CCA c/o Tokyo
2018–2020
Over the course of 2018-2020, we are working with Kayoko Ota, an architectural curator and editor based in Tokyo and commissioner of the Japanese pavilion at the 2014 Venice Biennale, to develop research and facilitate public engagement with our projects in Tokyo.
2018: Islands and Villages
To launch c/o Tokyo, we commissioned a multi-part documentary on the posturban phenomenon in Japan. Traveling to small villages and tiny islands far from Tokyo, Ota explores how, in place of the conventional system of commissioning, a new kind of exchange is emerging between architects and rural communities. The documentary—which features Toyo Ito, Atelier Bow-Wow, Kazuyo Sejima, Toshikatsu Ienari, and Hajime Ishikawa—premiered within a larger online editorial project focused on nonurban cities, providing the perspective of another culture to an ongoing CCA investigation.
2019: Meanwhile in Japan
Four decades ago, coinciding with the postmodern period in the West, a number of young architects in Japan challenged their professional status quo with experimental proposals for housing and big structures. As the country took a consumer-oriented, deregulatory turn, these architects took actions to liberate architecture from a regime of imported conventions and modernist concerns. “Meanwhile in Japan” is a series of interviews and conversations, aimed at documenting this moment through a new perspective and querying today’s generational struggle to redefine architecture in Japan.
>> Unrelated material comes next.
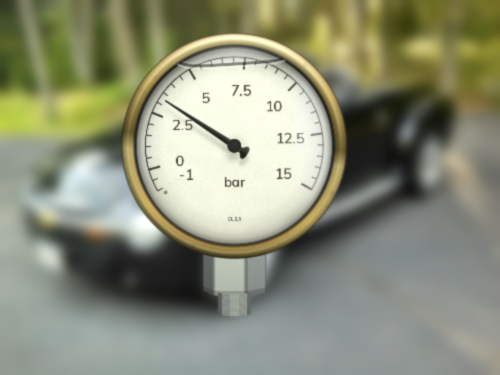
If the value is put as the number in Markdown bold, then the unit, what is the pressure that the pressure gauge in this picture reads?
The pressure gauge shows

Hiroshi Hara, Toyo Ito, and Itsuko Hasegawa are the protagonists of three sessions. Before each session, Kayoko Ota joined a team of scholars with diverse backgrounds including building systems design, history of modern Asian architecture and urbanism, social entrepreneurship, and sociology—Kozo Kadowaki, Koji Ichikawa, Yutaro Muraji, and Mikio Wakabayashi—to build a new understanding of each protagonist from the late 1970s to the early 1990s. This multi-disciplinary team asked the architect-interviewee to share not only architectural works but also their archived notes, photographs, and other materials that reveal their thinking and concurrent activities. Based on this research, each session then frames an ‘intimate interrogation’ with its protagonist followed by an expanded discussion with additional guest critics.
The three sessions was each hold at a location where the featured protagonist keeps his or her archive or holds a personal attachment to a particular moment in history. These small and intimate spaces will host the work of an ongoing research, so the sessions were closed to the public. Their results are reported here on the website and also in three books that document the interviews, discussions, and archives of Itsuko Hasegawa, Hiroshi Hara, and Toyo Ito.
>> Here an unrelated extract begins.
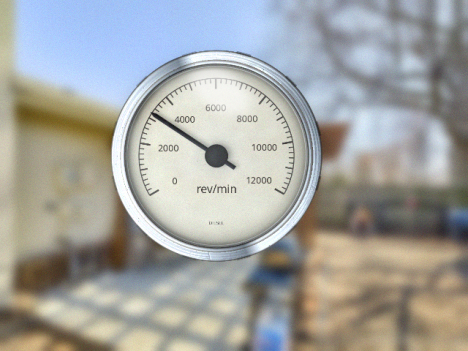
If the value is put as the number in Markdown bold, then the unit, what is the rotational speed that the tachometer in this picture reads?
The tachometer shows **3200** rpm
Articles have also been published within the framework of these researches: An Architect Who Works With Citizens, article where Kozo Kadowaki discusses on the Shonandai Cultural Centre by Itsuko Hasegawa, Bridging a Chasm, an article where Koji Ichikawa discusses Toyo Ito’s experimental work as part of the Commodified Housing Study Group, as well as Poking Holes in Modern Space, where Mikio Wakabayashi inquires on the thoughts and actions of Hiroshi Hara.
Japanese architecture from this period is known to encompass the simultaneous emergence of various experimental architectural expressions. Though architectural works are internationally recognized, for example in the writings of Charles Jencks and Kenneth Frampton, discourse has generally remained on a formal level. “Meanwhile in Japan” seeks to unearth the aims and strategies of architects, beyond mere preoccupations with form and toward their quickly modernizing and urbanizing landscape, to question which tactics worked and which did not, what visions have survived, and what lessons can be learned.
2020–2021: Models Talk
Models Talk is a series of three short videos that profiles recent building projects from Kazuko Akamatsu, Kumiko Inui and Erika Nakagawa, emerging from Japan’s contemporary urban conditions.
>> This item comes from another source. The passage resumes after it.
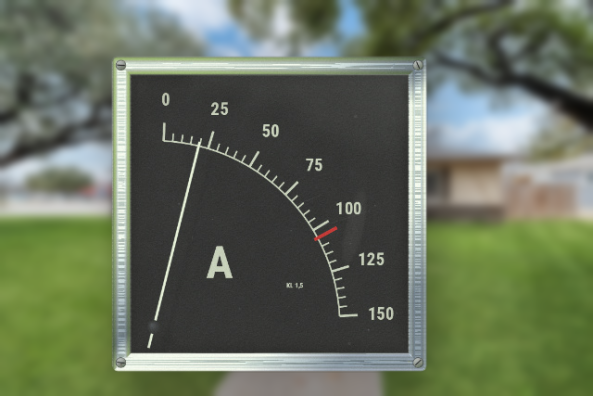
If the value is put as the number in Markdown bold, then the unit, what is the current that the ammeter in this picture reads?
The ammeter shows **20** A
Socially engaged approaches in architecture, including participatory design, reprogramming, and minimum intervention, are increasingly common—but often yield predictable results. This series focuses instead on works that challenge convention in order to address current urban issues, and uses the particularities of video as a format to convey the ideas defining these works.
In each video—conceived by Kayoko Ota and directed by Studio GROSS (Tokyo and Berlin)—one architect leads the viewer through a model that acts as a guide by way of the problems, concepts, and inventive propositions that underlie the work. Motivated by the desire to illustrate architectural concepts and make them more easily accessible, Models Talk gives a platform to three architects working through contemporary challenges to express their proposals.